MY CONCLUSION: RECOMMENDED
Essentially, one of the great things about Frankly in Love is that it tries to make sense of the great mess of Asian diasporic experience, which is compounded by other life’s messes – falling in love, family expectations, navigating growing up and growing out, friendships, and change – whilst also acknowledging that the mess is inherent in the unique experience of hyphenated identity and, more broadly, part of the rhythm of being a human being. A fantastic, complex, and human portrait of being Korean-American, falling in love, and when life throws you a curveball.
Is this book for you?
Premise in a sentence: A Korean-American teen in his senior year fake-dates his childhood friend to get around his traditional parents’ rules about dating only Korean girls – only to fall in love with her in the process.
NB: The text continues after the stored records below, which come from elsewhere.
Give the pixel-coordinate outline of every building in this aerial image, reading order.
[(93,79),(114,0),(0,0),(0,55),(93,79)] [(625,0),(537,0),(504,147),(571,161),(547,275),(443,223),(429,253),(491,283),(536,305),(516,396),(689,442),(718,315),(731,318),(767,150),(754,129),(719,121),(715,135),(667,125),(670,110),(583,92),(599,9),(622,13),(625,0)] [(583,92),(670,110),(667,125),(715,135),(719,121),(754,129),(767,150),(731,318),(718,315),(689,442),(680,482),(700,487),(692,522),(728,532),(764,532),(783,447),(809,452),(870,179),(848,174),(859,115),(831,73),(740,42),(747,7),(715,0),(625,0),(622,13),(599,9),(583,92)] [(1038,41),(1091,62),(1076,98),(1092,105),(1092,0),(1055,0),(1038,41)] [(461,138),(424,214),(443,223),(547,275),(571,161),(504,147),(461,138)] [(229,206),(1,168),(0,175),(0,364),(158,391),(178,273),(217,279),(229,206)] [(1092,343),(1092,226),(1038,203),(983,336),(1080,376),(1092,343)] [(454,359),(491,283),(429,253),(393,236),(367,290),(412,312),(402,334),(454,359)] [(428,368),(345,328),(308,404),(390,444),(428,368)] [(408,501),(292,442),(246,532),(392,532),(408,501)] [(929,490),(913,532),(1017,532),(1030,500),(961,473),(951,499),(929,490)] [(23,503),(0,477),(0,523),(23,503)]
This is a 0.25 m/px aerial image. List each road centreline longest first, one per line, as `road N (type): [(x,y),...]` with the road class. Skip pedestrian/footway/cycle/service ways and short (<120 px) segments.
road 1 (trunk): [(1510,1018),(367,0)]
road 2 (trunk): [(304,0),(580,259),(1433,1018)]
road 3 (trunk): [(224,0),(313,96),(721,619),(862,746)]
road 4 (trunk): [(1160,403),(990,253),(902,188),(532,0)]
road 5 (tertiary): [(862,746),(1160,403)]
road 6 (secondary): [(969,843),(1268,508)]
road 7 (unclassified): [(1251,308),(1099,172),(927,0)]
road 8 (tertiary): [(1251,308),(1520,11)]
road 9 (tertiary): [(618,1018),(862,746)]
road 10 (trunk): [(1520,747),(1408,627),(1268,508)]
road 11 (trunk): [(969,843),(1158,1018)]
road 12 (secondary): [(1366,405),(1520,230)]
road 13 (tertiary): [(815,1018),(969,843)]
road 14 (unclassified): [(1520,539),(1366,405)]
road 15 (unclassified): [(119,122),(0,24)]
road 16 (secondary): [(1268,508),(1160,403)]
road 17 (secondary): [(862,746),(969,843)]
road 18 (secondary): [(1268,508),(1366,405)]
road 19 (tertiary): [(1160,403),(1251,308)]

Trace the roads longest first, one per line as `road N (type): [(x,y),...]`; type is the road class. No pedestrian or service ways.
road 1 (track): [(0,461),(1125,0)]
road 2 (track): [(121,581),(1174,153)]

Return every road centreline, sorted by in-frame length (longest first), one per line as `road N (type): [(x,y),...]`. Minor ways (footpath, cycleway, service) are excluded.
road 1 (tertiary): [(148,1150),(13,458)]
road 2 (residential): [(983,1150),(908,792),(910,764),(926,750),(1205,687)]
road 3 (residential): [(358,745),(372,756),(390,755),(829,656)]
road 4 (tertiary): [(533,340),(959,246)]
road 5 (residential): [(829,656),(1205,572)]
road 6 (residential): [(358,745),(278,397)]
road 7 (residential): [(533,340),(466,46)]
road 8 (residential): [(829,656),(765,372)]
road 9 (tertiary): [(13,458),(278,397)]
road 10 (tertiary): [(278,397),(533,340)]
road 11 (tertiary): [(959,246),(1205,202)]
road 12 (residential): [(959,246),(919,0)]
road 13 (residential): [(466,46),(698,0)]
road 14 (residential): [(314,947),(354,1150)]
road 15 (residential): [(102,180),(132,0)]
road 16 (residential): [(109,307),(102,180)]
Perfect for: Readers who love messy characters; readers who want to read about diasporic and immigrant experiences; readers who like complex contemporaries about family.
Think twice if: You’re not a fan of unconventional narrative voices, or find dry humour annoying.
Genre: young adult, contemporary
Trigger/content warning: racism towards Chinese people and Black people (challenged), use of ableist slurs (stupid, dumb, psycho, crazy, insane), infidelity, cancer, death of loved one
A huge thank you to the wonderful team at Penguin NZ for sending me such a beautiful purple/pink ARC of Frankly in Love! I loved the tote bag that came with it, and have used it almost every time I go out. (Xiaolong looks pretty cosy lying on it, huh?)
Anyway, reading this book was such a privilege and my heart is happy that we’re getting even more books about diasporic experiences, especially centered on Asian characters!
- Have you read Frankly in Love? What did you think?
- What was a book that you have read and really relate to?
- What is a book that you love and is about family?